_To do_.
1 - According to the anti-subsidy passage, what aluminium content do all the alloys named by the interested party share?
2 - Translate this sentence from the anti-subsidy passage into Spanish: "Third, the car battery production in the Union is still in its starting phase."

━━━ Excerpted passage

Walki also requested that its arguments made in the separate anti-dumping investigation were incorporated into this anti-subsidy investigation. In this respect, the Commission refers to its findings in recitals 29 to 32 of Regulation (EU) 2021/2170.

(70)

In addition, Walki explained during its hearing after final disclosure, that post-IP in October 2021, there was still no active open market sales or marketing of European producers for ACF< 6. Walki submitted evidence that post-IP it did not receive a positive response to its requests for quotation on ACF< 6 and explained that only one Union producer would be in the position to accept orders of ACF< 6 in commercial quantity. The Commission already addressed the same arguments in recital 28 Regulation (EU) 2021/2170

2.3.2.   ACF for car batteries

(71)

One interested party, Xiamen, requested the exclusion of aluminium car battery foil on the following grounds:

Aluminium car battery foil is a very different product with a different usage, as it uses the 1050/1060/1100/3003 alloys while the major alloys to produce ACF for packaging are 8079/8011 alloys;

the production equipment and processes is different, resulting in two bright surfaces as opposed to the dull/bright surface of other ACF. This also leads to different cost of production and sales prices;

it is not manufactured by the Union producers; and

it is currently not exported to the EU.

(72)

In response, the Commission first noted that all the alloys named by the interested party share the same characteristic in that they all contain more than 98 % of aluminium and the complaint is not limited to a specific alloy. The use of different alloys for different product variations is not unusual and cannot serve as an exclusion criteria.

(73)

Second, the bright/dull surface is a consequence of rolling two layers of ACF together in the last rolling mill, where the sides of ACF facing each other during the rolling turn out dull. This production method was covered by the complaint, which explicitly stated that both surfaces of ACF can be bright if specified by the customer. The intended use of ACF for car batteries cannot therefore justify any exclusion from the product scope as the physical characteristics of the product are the same. The same applies to the higher cost due to single layer rolling.

(74)

Third, the car battery production in the Union is still in its starting phase. The Commission collected evidence demonstrating that the Union producers are preparing to meet the demand of this emerging market segment. Furthermore, the argument runs counter to the claim made by Walki related to the exclusion of ACF< 6, that the Union industry might focus so much on car battery foil that they would potentially not be interested in dedicating sufficient production capacity to ACF< 6.

(75)

Fourth, the fact that currently there are no major exports from the PRC reflects the fact that the electric car battery production in the EU is still in its infancy, and this is thus not a viable argument for an exclusion.

(76)

The analysis has shown that ACF for electric car batteries is technically ACF included in the defined scope of the investigation.

(77)

In view of the above considerations, the Commission rejected the request for exclusion of ACF for electric car batteries from the product scope of the product under investigation.

(78)

Following the final disclosure, Xiamen Xiashun argued that the four arguments by the Commission in support of the rejection of the exclusion are erroneous, do not respond to the arguments raised by Xiamen Xiashun and fail to provide the substantive data based on which the Commission reached those conclusions. The Commission failed to provide any factual evidence that responds to Xiamen Xiashun’s exclusion request in its submissions and the hearing on 23 February. The refusal to indicate on which evidence the Commission based its rejection on infringes Xiamen Xiashun’s rights of defence. Xiamen Xiashun further argued that a late submission of evidence by the complainant in respect of the battery foil exclusion request in the anti-dumping proceeding raises doubts as to what evidence was actually considered by the Commission in the anti-subsidy investigation. Xiamen Xiashun argued that a submission of the complainant dated 19 July 2021 was made after the deadline of the deadline of comments at the provisional stage of the anti-dumping investigation and should not be considered. Further, an excessive confidentiality in the submission renders it impossible for Xiamen Xiashun to meaningfully respond.

━━━━━━
━━━ Records shown

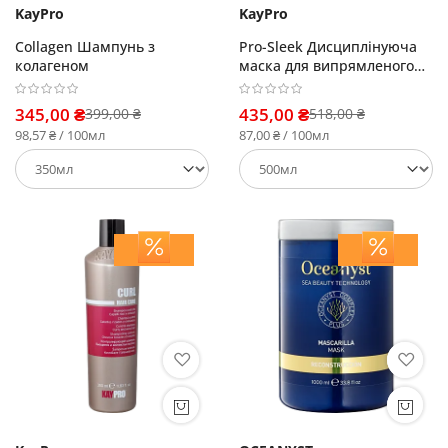
KayPro
KayPro
Collagen Шампунь з
Pro-Sleek Дисциплінуюча
колагеном
маска для випрямленого
волосся
345,00 ₴
435,00 ₴
399,00 ₴
518,00 ₴
98,57 ₴ / 100мл
87,00 ₴ / 100мл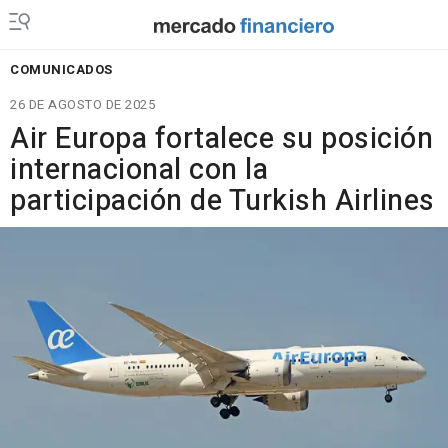
COMUNICADOS
26 DE AGOSTO DE 2025
Air Europa fortalece su posición
internacional con la
participación de Turkish Airlines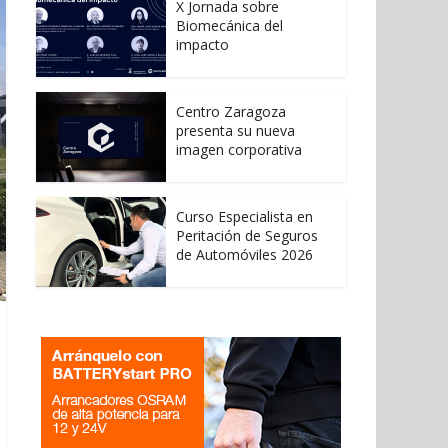
X Jornada sobre
Biomecánica del
impacto
Centro Zaragoza
presenta su nueva
imagen corporativa
Curso Especialista en
Peritación de Seguros
de Automóviles 2026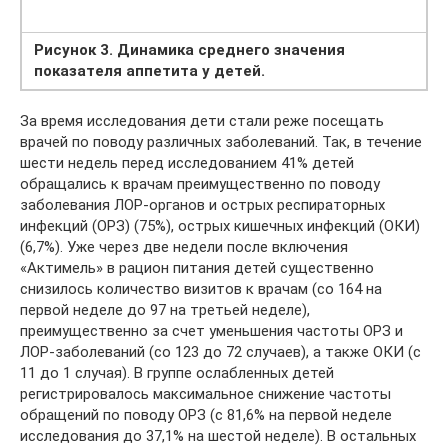
Рисунок 3. Динамика среднего значения
показателя аппетита у детей.
За время исследования дети стали реже посещать
врачей по поводу различных заболеваний. Так, в течение
шести недель перед исследованием 41% детей
обращались к врачам преимущественно по поводу
заболевания ЛОР-органов и острых респираторных
инфекций (ОРЗ) (75%), острых кишечных инфекций (ОКИ)
(6,7%). Уже через две недели после включения
«Актимель» в рацион питания детей существенно
снизилось количество визитов к врачам (со 164 на
первой неделе до 97 на третьей неделе),
преимущественно за счет уменьшения частоты ОРЗ и
ЛОР-заболеваний (со 123 до 72 случаев), а также ОКИ (с
11 до 1 случая). В группе ослабленных детей
регистрировалось максимальное снижение частоты
обращений по поводу ОРЗ (с 81,6% на первой неделе
исследования до 37,1% на шестой неделе). В остальных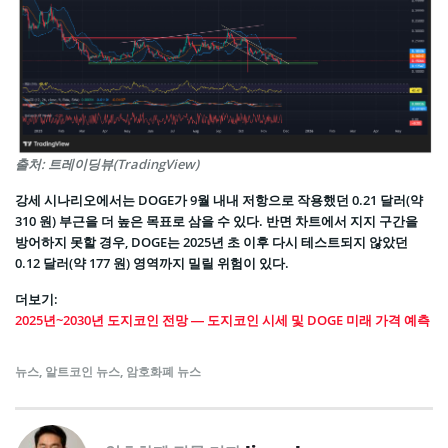
출처: 트레이딩뷰(TradingView)
강세 시나리오에서는 DOGE가 9월 내내 저항으로 작용했던 0.21 달러(약
310 원) 부근을 더 높은 목표로 삼을 수 있다. 반면 차트에서 지지 구간을
방어하지 못할 경우, DOGE는 2025년 초 이후 다시 테스트되지 않았던
0.12 달러(약 177 원) 영역까지 밀릴 위험이 있다.
더보기:
2025년~2030년 도지코인 전망 — 도지코인 시세 및 DOGE 미래 가격 예측
뉴스
,
알트코인 뉴스
,
암호화폐 뉴스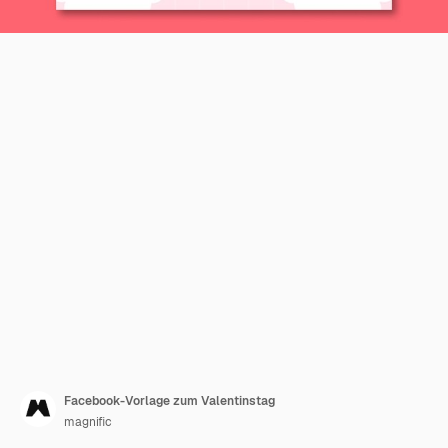
Facebook-Vorlage zum Valentinstag
magnific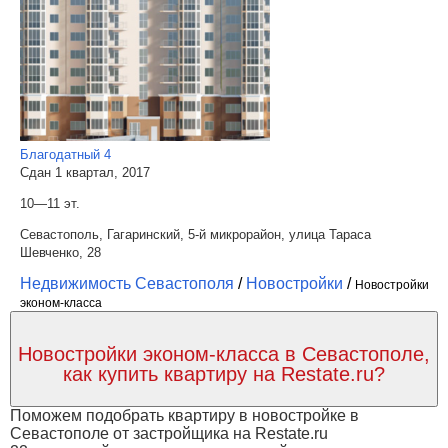
Благодатный 4
Сдан 1 квартал, 2017
10—11 эт.
Севастополь, Гагаринский, 5-й микрорайон, улица Тараса
Шевченко, 28
Недвижимость Севастополя
/
Новостройки
/
Новостройки
эконом-класса
Новостройки эконом-класса в Севастополе,
как купить квартиру на Restate.ru?
Поможем подобрать квартиру в новостройке в
Севастополе от застройщика на Restate.ru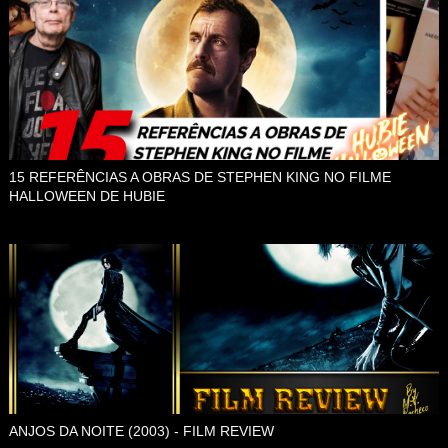
15 REFERÊNCIAS A OBRAS DE STEPHEN KING NO FILME
HALLOWEEN DE HUBIE
ANJOS DA NOITE (2003) - FILM REVIEW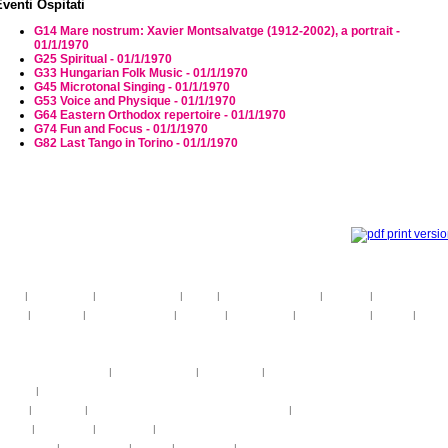
Eventi Ospitati
G14 Mare nostrum: Xavier Montsalvatge (1912-2002), a portrait -
01/1/1970
G25 Spiritual - 01/1/1970
G33 Hungarian Folk Music - 01/1/1970
G45 Microtonal Singing - 01/1/1970
G53 Voice and Physique - 01/1/1970
G64 Eastern Orthodox repertoire - 01/1/1970
G74 Fun and Focus - 01/1/1970
G82 Last Tango in Torino - 01/1/1970
toria
|
linee guida
|
organizzazione
|
staff
|
partner istituzionali
|
partner
|
media partner
telier
|
partiture
|
discovery atelier
|
docenti
|
artisti ospiti
|
open singing
|
fringe
|
concer
rogrammi
rogrammi
uote di partecipazione
|
alloggio e pasti
|
pagamenti
|
gruppi di paesi
oncerti
|
tickets
YEMP
|
volontari
|
innovabilm... essenzazional... coralicioso
|
music expo
appa
|
...cantare
|
...arrivare
|
...visitare
hotogallery
|
videogallery
|
audio
|
download
|
area stampa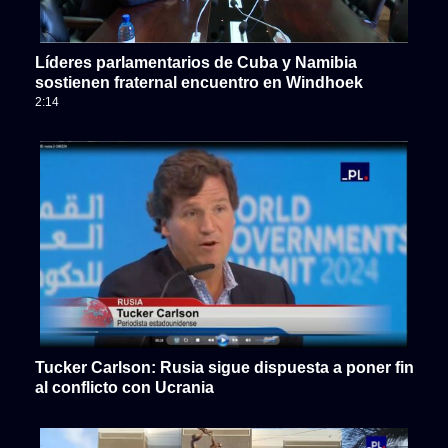
Líderes parlamentarios de Cuba y Namibia
sostienen fraternal encuentro en Windhoek
2:14
Tucker Carlson: Rusia sigue dispuesta a poner fin
al conflicto con Ucrania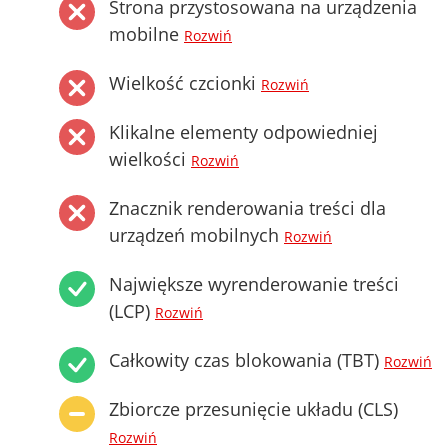
Strona przystosowana na urządzenia
mobilne
Rozwiń
Wielkość czcionki
Rozwiń
Klikalne elementy odpowiedniej
wielkości
Rozwiń
Znacznik renderowania treści dla
urządzeń mobilnych
Rozwiń
Największe wyrenderowanie treści
(LCP)
Rozwiń
Całkowity czas blokowania (TBT)
Rozwiń
Zbiorcze przesunięcie układu (CLS)
Rozwiń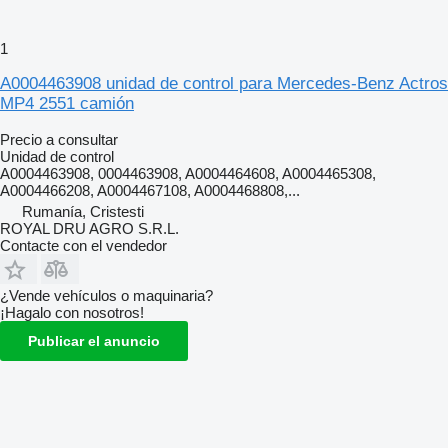
1
A0004463908 unidad de control para Mercedes-Benz Actros
MP4 2551 camión
Precio a consultar
Unidad de control
A0004463908, 0004463908, A0004464608, A0004465308,
A0004466208, A0004467108, A0004468808,...
Rumanía, Cristesti
ROYAL DRU AGRO S.R.L.
Contacte con el vendedor
¿Vende vehículos o maquinaria?
¡Hagalo con nosotros!
Publicar el anuncio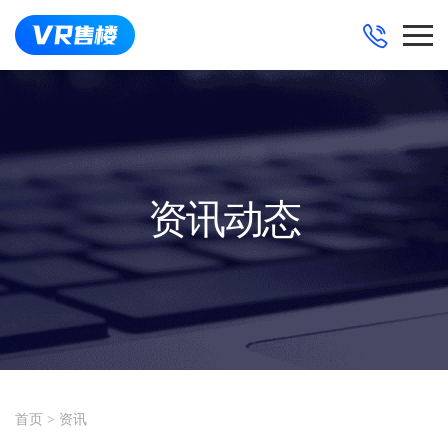
资讯动态
首页
>
资讯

━━━━━━

_Written answers_.
1 - They all contain more than 98 % aluminium.

2 - En tercer lugar, la producción de baterías para automóviles en la Unión se encuentra todavía en su fase inicial.